The governor and his allies
say that costs are far outweighed by the benefits: a massive factory with jobs paying at least $53,000 per year, on average, plus benefits. As some Wisconsinites see it, the Foxconn plant could signal a return to the manufacturing heyday of the southeastern corner of the state, once a major Midwestern center of automotive assembly.
“The economic opportunities are enormous,” said state Rep. Peter Barca, a Democrat who represents a district where the Foxconn factory would be built. “The housing industry would blossom. The construction industry would be booming. Virtually every construction company would have a piece of the action.”
In July, as Walker stood in the Santiago Calatrava-designed Milwaukee Art Museum for a local Foxconn announcement that followed an elaborate unveiling of the deal at the White House with Trump and House Speaker Paul Ryan, he said he was moved to tears when he saw a local television report that showed bar patrons applauding news of the plant.
“That’s what it’s all about,” he said.
Under the legislative package being considered in Madison, Foxconn would be exempt from regulations that protect state wetlands and it would be permitted to forego a detailed environmental analysis that is usually required for large projects, moves proponents of the deal say would speed the process. The incentive package for Foxconn was designed to give Wisconsin an advantage in a highly competitive business landscape, with states like Michigan vying for a Foxconn factory within their own borders. Advocates have long complained that the Walker administration has neglected environmental concerns, citing budget cuts to the state Department of Natural Resources.
“Our government is willing to sacrifice things like the environment that are irreplaceable to the people, just for commerce,” said Bill Keyes, 71, a retired carpenter, drinking coffee with his wife, Kathy, outside their farmhouse in Paris, one of the sites being considered for the plant. “These rules on the environment are hardwon victories, and they’re being ignored, like they don’t mean anything.”
Bill Davis, a chapter director of the Sierra Club, criticized what he called a lack of transparency on Foxconn and the lack of environmental analysis.
“From a broad brush, bringing in a manufacturing facility to Wisconsin is fine as long as you do it right,” he said. “The things that attract businesses to Wisconsin tend to actually be clean air, clean water, skilled workforce. So you don’t want to jeopardize those things.”
Lawmakers in the Assembly in Madison are expected to vote on the Foxconn bill as early as next week. Fitzgerald, the Senate leader, said he expected that the legislation would ultimately pass.
Calling the package “an excellent investment for our entire state,” Tom Evenson, a spokesman for Walker, said the governor is “confident the bill will pass the Legislature, given this is a oncein-a-lifetime opportunity that brings high-tech manufacturing back to America, right here in Wisconsin, and adds 13,000 family-supporting jobs.”

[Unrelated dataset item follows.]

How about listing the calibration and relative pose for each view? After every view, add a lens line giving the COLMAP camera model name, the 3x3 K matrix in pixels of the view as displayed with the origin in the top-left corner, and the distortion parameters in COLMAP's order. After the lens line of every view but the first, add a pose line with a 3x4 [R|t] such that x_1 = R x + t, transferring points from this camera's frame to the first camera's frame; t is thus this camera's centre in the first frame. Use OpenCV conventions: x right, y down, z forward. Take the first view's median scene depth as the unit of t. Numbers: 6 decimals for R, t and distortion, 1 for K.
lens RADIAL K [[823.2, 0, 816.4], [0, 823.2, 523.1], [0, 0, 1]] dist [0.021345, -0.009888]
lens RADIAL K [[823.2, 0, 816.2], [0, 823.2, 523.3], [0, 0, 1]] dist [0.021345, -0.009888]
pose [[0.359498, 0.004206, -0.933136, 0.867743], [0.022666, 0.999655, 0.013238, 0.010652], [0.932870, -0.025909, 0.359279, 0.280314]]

Under a deal Walker signed with Terry Gou, the Foxconn chairman, the bill would have to be passed by the end of September. The factory could open as early as 2020.

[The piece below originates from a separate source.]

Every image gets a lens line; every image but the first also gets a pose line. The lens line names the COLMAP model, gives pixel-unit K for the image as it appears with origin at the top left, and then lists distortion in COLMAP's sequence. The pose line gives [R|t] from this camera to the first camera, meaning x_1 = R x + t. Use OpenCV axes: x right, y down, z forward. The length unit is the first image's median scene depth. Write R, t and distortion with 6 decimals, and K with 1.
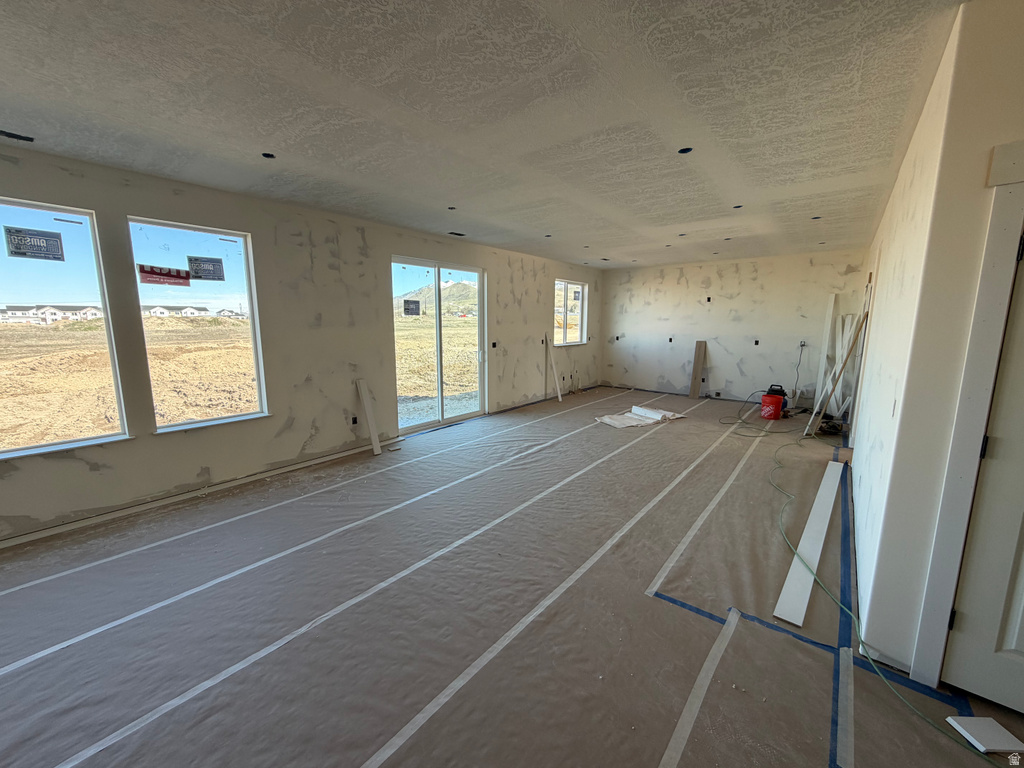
lens RADIAL K [[409.5, 0, 505.8], [0, 409.5, 383.4], [0, 0, 1]] dist [0.003988, -0.000087]
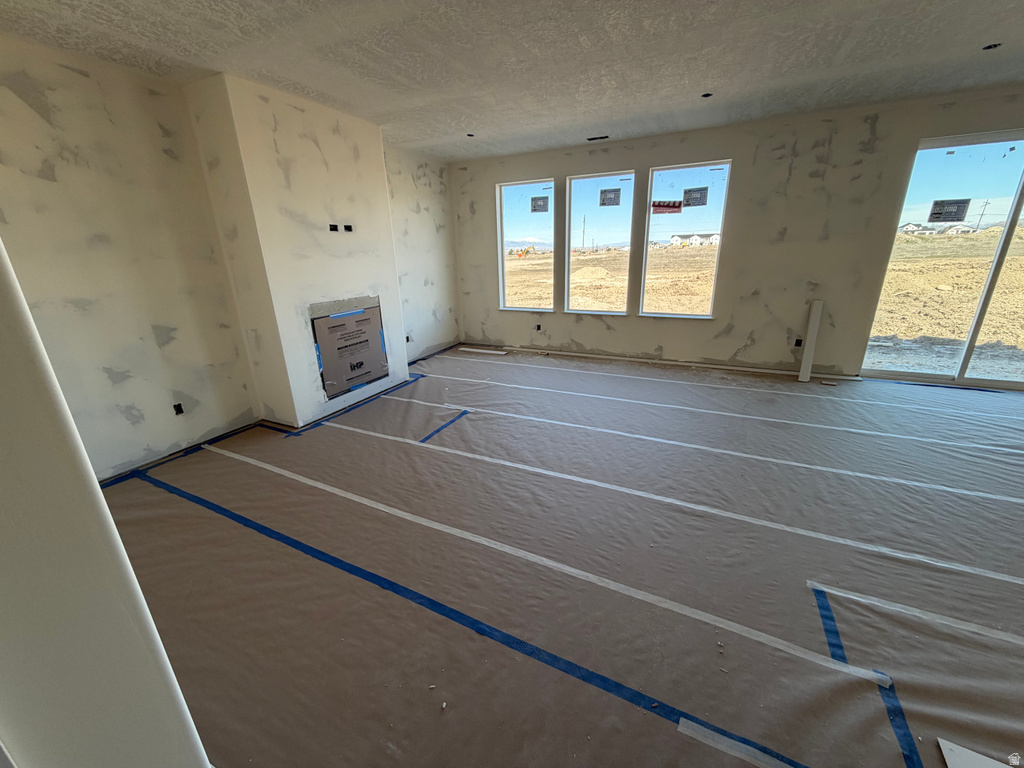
lens RADIAL K [[409.5, 0, 509.0], [0, 409.5, 383.6], [0, 0, 1]] dist [0.003988, -0.000087]
pose [[0.221020, 0.299152, -0.928256, 0.469660], [-0.121569, 0.952822, 0.278123, -0.004460], [0.967663, 0.051376, 0.246960, 0.120227]]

The Keyeses say that if Foxconn moves in next door, they are moving out, leaving the 20-acre farm they bought in 2003 for its rural idyll: the pond that attracts egrets and herons, the towering wooden barn where they keep their horses and the modest house built when Abraham Lincoln was president.
“When I think about a company coming in and filling in the wetlands,” said Bill Keyes, his voice trailing off. “Nobody should be allowed to do that. It’s wrong.”
But Ronald Kammerzelt, a supervisor for the town of Paris, said he has been hoping for years that the region would see an economic rebirth. Foxconn is “on a totally different level” than other companies that have come so far.
“At first glance,” he said, “it sounds like it would be good for the area in terms of providing living-wage jobs.”